Governor M. Jodi Rell said in a statement last week she found the bonuses to be “disgraceful” and that she would seek to have them voided as “against public policy” under the Connecticut Unfair Trade Practices Act.

“Since the company cited Connecticut law, they will have to live by Connecticut law,” she said. “AIG has cited a provision in Connecticut law as the justification for paying these bonuses. I am hopeful that another Connecticut law — CUFTA — will enable us to void the bonus payments.”

Blumenthal struck a similar tone, saying he would intensively review the company’s claims.

“Taxpayers feel misled and manipulated,” he said. “We must fight, with every legal remedy available, to recapture every cent of these scarce taxpayer resources. AIG relied on contracts and Connecticut law as a flimsy and fatally flawed legal camouflage to reprehensibly enrich employees.”

Speaking with Connecticut reporters on a Thursday afternoon conference call, Dodd reaffirmed the Treasury Department’s influence.
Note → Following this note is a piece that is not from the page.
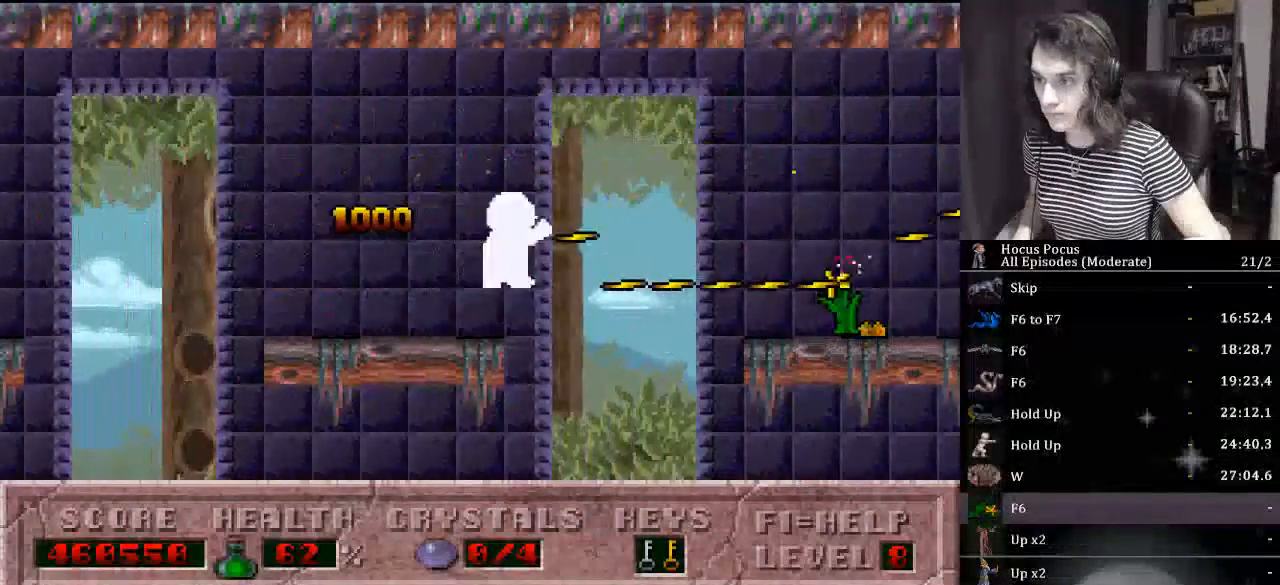
{"keys": ["alt_l", "right"], "events": [[167, "ctrl_l", "up"]]}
“The idea came from the administration,” he said. “I was not negotiating with myself. I didn’t get my amendment passed and say, ‘I think I’ll modify my own amendment.’ ”

Yet Dodd still found himself fending off criticism that portrayed him as defending executives bonuses for federally bailed-out companies, including from a potential challenger — former Congressman Rob Simmons.

“He says one thing one day, one thing another day,” Simmons said to the Hartford Courant. “Where’s the transparency in all of this?”

Dodd’s press staff released a lengthy statement Friday, defending the senator’s statements of the previous week and his action on the subject, entitled: “Setting the Record Straight — Dodd’s Leadership on Curbing Excessive Executive Compensation.”

Blumenthal announced this weekend that his own review of the bonuses had shown that $218 million had been paid by AIG to executives, as opposed to the $165 million reported last week.

Several AIG executives, including CEO Edward Liddy, have been subpoenaed to testify before the Connecticut General Assembly’s Banks Committee later this week.